My sick little blood movie required full attention. I saw my efficiency rate drop as many viewers missed pivotal moments, such as my mother sliding a large stone over the opening of the well, trapping me in their forever and jumpstarting my bloodlust. Instead of taking in the old woman as she stared horrifically at the lens, they would read a Cracked article titled “Seven Things You Didn’t Know Batman Was Allergic To”, rendering their viewing completely useless. 

 

People would share clips of the tape via Snapchat, which, out of context, punctured a hole in the hype machine I had so carefully crafted. They mostly agreed that the tape was not worth the build-up, but of course it isn’t when you’re not getting brutally murdered by a child at the end of it. Nobody respects a slow burn these days.

 

Finally, smartphones and their intuitive caller ID led to more screened phone calls, meaning more voicemails for me. That built-in voicemail transcription tech is so finicky that often times it translates “seven days” to “sectional appraise” and people think it’s just solicitation from a furniture company.

 

So, what’s next for a wrathful phantom such as myself, you ask?

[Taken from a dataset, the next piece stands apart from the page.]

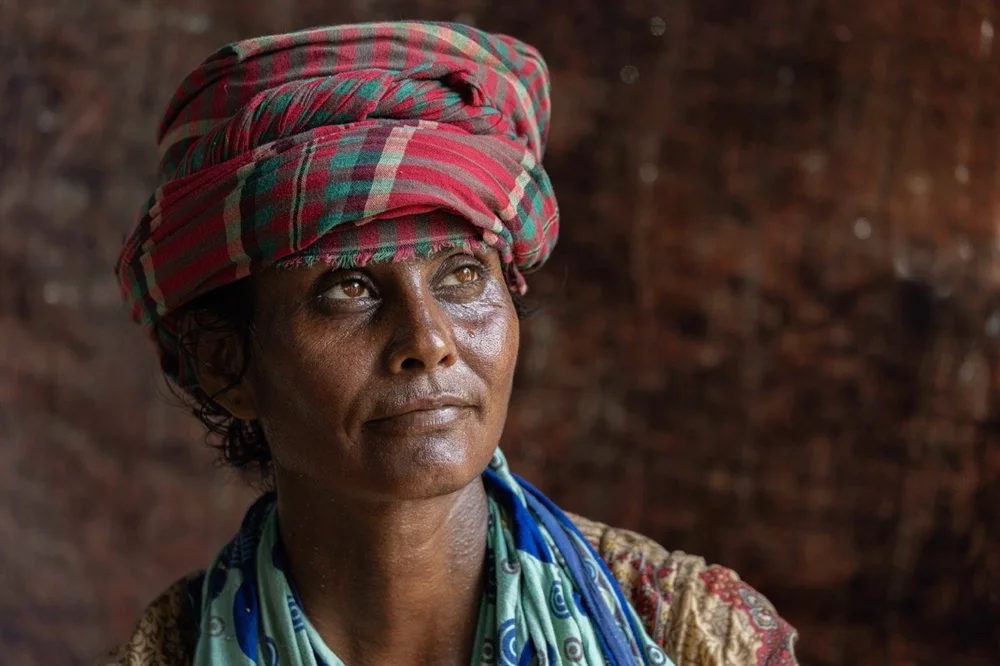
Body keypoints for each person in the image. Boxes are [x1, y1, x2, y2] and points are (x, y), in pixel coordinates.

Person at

Well, just as innovation may bring death, it also brings life. 

 

I’ve experimented with a few new ventures; a musical remake featuring Beanie Feldstein as me; a puzzle game that, when you lose, results in me crawling out of your smartphone and giving the ol’ soaking wet ghosticide; I even have some streamers interested in a 4K remaster of the original flick, although I’m not sure I can keep up with distribution in terms of murder if this thing were to become a ratings juggernaut.

 

Whatever’s next for me, I intend to tackle it with the same ferocity, loyalty and can-do attitude I’ve applied to my entire career as a homicidal spirit. Let’s just hope my comeback is more of an Apple, and less of a Enron (can you say “throwback”?).